A group of 21 Republican governors co-signed a letter to House Minority Leader Kevin McCarthy, House Speaker Nancy Pelosi, Senate Majority Leader Chuck Schumer and Senate Minority Leader Mitch McConnell on Nov. 30 requesting they end the mandate.
“The Biden vaccine mandate on our military creates a national security risk that severely impacts our defense capabilities abroad and our state readiness here at home,” the governors wrote. “As Governors, our ability to respond to natural disasters and conduct emergency operations is contingent upon the strength and size of our National Guard units. As Congressional leaders, it is your duty to provide for the national defense, and therefore, we call upon you to protect the men and women in uniform—who protect us—from an unnecessary vaccine mandate.”

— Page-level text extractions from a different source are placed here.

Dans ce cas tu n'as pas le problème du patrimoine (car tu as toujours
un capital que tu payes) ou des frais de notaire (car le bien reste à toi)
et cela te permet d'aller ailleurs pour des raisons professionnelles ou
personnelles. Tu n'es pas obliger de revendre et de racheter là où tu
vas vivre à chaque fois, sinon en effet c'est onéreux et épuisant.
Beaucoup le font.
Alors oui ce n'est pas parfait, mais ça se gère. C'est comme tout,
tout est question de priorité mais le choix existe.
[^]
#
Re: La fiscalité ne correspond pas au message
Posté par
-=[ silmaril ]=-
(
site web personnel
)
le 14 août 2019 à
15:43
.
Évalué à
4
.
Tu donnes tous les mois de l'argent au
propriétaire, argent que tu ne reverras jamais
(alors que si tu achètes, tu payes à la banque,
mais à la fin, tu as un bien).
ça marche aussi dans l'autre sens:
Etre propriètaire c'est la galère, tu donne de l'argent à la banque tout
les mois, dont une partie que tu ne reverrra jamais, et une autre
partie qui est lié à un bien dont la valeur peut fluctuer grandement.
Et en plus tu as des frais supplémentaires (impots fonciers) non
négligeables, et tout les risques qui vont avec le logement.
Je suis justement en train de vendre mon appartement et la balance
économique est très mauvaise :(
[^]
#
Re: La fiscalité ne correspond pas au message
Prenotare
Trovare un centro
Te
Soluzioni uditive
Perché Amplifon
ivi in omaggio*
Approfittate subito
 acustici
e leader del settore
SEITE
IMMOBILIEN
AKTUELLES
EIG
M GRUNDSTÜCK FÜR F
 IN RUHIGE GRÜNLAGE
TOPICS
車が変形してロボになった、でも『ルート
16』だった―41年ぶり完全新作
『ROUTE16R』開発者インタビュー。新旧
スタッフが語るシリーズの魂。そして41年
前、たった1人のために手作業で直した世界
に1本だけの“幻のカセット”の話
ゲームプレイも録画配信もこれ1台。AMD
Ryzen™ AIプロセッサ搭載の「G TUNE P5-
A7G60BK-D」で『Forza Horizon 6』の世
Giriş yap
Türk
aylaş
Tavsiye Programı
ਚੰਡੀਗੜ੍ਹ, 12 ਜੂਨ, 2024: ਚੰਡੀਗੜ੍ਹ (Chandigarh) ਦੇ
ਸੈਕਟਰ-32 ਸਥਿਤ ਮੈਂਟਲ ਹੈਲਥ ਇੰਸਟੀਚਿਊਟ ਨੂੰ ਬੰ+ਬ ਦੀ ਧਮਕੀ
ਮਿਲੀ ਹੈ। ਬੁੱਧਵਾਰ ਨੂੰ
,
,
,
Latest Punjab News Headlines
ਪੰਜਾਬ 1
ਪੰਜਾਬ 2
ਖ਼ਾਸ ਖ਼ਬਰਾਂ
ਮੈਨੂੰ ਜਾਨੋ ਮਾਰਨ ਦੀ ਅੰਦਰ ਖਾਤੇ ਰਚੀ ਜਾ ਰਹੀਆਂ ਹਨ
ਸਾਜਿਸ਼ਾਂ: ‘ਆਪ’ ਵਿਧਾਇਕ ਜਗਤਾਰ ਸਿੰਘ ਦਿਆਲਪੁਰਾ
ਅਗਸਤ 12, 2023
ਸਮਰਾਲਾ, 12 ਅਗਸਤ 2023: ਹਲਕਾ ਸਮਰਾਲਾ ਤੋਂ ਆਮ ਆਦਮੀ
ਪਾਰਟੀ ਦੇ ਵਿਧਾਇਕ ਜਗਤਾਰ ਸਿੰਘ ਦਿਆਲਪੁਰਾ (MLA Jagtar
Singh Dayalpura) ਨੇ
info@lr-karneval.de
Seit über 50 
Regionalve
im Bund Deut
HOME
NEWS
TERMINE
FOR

Washington Representative Adam Smith, the Democratic chairman of the House Armed Services Committee, has said it is “time to update the policy” regarding the COVID-19 vaccine for military members.
“It saved lives and it made sure that our force was as ready as it could possibly be in the face of the pandemic,” Smith said, per Military.com.
Defense Secretary Lloyd Austin and Biden both oppose the end of the COVID-19 Vaccine mandate.
“Secretary Austin’s been very clear that he opposes the repeal of the vaccine mandate and the president actually concurs with the secretary that he continues to believe that all Americans including those in the armed forces should be vaccinated and boosted for COVID-19,” said White House national security spokesman John Kirby, per CNBC.
“Vaccines are saving lives and including our men and women in uniform,” Kirby added. “So this remains very, very much a health and readiness issue for the force.”
Austin told reporters on Dec. 3 that the mandate kept people healthy and that he supported keeping it as a mandatory requirement for service members.
Military members are still required to get vaccinated against measles, the flu, hepatitis A and B, meningococcal disease, polio, tetanus, chickenpox, diphtheria and pertussis.
The over 4,000-page bill is $45 billion more than the budget requested by the Biden administration.
It will provide a 4.6% pay raise to service members and establishes the maximum number of service members permitted for each branch.
It also earmarks another $800 million for Ukraine. In total, the Defense Department reports the US has supplied about $16.2 billion already to the European nation since the beginning of its war with Russia on Feb. 24.
The budget also sets aside $10 billion for security assistance in Taiwan to be paid over the course of five years.
The bill now heads to the Senate, where it is expected to pass.